*Provided data*:
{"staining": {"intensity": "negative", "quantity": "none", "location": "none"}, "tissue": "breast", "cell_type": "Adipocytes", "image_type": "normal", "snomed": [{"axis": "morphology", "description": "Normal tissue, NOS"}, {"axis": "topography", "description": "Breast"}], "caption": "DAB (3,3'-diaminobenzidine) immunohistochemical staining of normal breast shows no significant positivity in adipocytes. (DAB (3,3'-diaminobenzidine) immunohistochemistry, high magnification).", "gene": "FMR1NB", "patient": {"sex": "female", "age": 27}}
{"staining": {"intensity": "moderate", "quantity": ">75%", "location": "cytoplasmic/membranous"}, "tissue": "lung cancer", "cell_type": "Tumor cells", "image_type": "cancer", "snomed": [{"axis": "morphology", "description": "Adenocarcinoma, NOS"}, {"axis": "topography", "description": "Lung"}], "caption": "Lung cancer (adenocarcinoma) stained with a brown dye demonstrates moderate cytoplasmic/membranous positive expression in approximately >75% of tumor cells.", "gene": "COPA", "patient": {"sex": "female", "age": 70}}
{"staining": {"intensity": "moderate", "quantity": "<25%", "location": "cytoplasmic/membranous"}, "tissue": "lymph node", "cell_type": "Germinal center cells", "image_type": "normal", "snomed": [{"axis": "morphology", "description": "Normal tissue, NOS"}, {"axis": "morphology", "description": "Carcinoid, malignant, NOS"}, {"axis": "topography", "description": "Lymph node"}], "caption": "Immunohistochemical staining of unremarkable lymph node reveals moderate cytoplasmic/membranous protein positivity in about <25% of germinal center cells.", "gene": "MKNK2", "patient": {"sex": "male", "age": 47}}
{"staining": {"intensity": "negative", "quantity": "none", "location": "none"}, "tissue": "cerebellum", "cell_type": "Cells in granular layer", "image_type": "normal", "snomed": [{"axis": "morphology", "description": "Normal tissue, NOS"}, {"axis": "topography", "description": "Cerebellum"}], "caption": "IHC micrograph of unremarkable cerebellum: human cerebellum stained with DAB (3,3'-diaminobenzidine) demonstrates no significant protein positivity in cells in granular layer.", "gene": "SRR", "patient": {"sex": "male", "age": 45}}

*What needs to be done*: Beginning with the line in which "cancer (adenocarcinoma) stained" appears, print each remaining line of the listing exactly, the last line included.

*Answer box*:
{"staining": {"intensity": "moderate", "quantity": ">75%", "location": "cytoplasmic/membranous"}, "tissue": "lung cancer", "cell_type": "Tumor cells", "image_type": "cancer", "snomed": [{"axis": "morphology", "description": "Adenocarcinoma, NOS"}, {"axis": "topography", "description": "Lung"}], "caption": "Lung cancer (adenocarcinoma) stained with a brown dye demonstrates moderate cytoplasmic/membranous positive expression in approximately >75% of tumor cells.", "gene": "COPA", "patient": {"sex": "female", "age": 70}}
{"staining": {"intensity": "moderate", "quantity": "<25%", "location": "cytoplasmic/membranous"}, "tissue": "lymph node", "cell_type": "Germinal center cells", "image_type": "normal", "snomed": [{"axis": "morphology", "description": "Normal tissue, NOS"}, {"axis": "morphology", "description": "Carcinoid, malignant, NOS"}, {"axis": "topography", "description": "Lymph node"}], "caption": "Immunohistochemical staining of unremarkable lymph node reveals moderate cytoplasmic/membranous protein positivity in about <25% of germinal center cells.", "gene": "MKNK2", "patient": {"sex": "male", "age": 47}}
{"staining": {"intensity": "negative", "quantity": "none", "location": "none"}, "tissue": "cerebellum", "cell_type": "Cells in granular layer", "image_type": "normal", "snomed": [{"axis": "morphology", "description": "Normal tissue, NOS"}, {"axis": "topography", "description": "Cerebellum"}], "caption": "IHC micrograph of unremarkable cerebellum: human cerebellum stained with DAB (3,3'-diaminobenzidine) demonstrates no significant protein positivity in cells in granular layer.", "gene": "SRR", "patient": {"sex": "male", "age": 45}}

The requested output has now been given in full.